Par ailleurs, même si je n’en ai pas beaucoup parlé publiquement, j’ai personnellement travaillé avec le bureau du sergent d’armes après avoir reçu des menaces au cours des derniers mois, une première en presque 16 ans de carrière en tant que députée. Il m’est bien sûr arrivé de recevoir des appels téléphoniques de personnes en colère (la nature même de la politique fait qu’on ne peut pas toujours contenter tout le monde), mais jamais au point que moi ou mon personnel n’ayons eu à craindre pour notre sécurité personnelle jusqu’à récemment. En conséquence, une plainte officielle a été déposée auprès de la police et des poursuites ont été engagées. Je ne l’ai pas envisagé à la légère, mais il est hors de question de laisser mon personnel ou moi-même exposés à des menaces de mort actives et à un harcèlement incessant.
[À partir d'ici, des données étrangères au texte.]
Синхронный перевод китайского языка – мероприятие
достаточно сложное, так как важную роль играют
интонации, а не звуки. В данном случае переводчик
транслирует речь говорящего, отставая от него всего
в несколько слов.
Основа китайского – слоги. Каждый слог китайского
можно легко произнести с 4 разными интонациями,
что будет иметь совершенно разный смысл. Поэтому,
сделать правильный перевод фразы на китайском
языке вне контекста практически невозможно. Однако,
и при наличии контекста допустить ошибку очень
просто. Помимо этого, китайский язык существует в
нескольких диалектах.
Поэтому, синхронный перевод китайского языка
Cette croissance inacceptable de l’intimidation et des abus a un coût énorme, à la fois sur le plan financier et, encore plus important, pour notre démocratie. Les frais de la GRC pour protéger les députés, à l’exception du premier ministre, ont augmenté pour atteindre 1,8 million de dollars au cours de l’exercice 2022-23; nous sommes en bonne voie de doubler ces dépenses en 2023-24. C’est une augmentation importante. Mais ce qui est encore plus grave, c’est le nombre de personnes qui renonceront à se présenter aux élections. Quiconque ne se sent pas capable de supporter un tel tourbillon de hargne peut se dire que ce travail n’en vaut pas la peine. Cela signifie que les personnes les plus susceptibles d’attirer ces menaces (les femmes, les autochtones, les jeunes, les personnes LBTQ+, etc.) seront moins enclines à se présenter aux élections, ce qui nuit gravement à la démocratie représentative.

Nous avons récemment constaté que ce problème ne s’aggrave pas seulement au Canada, mais aussi dans d’autres pays du monde. Il est évident que nous devons mieux faire baisser la pression sur les médias sociaux et dans la sphère politique, sinon nous risquons d’éloigner la prochaine génération de dirigeants de la fonction publique.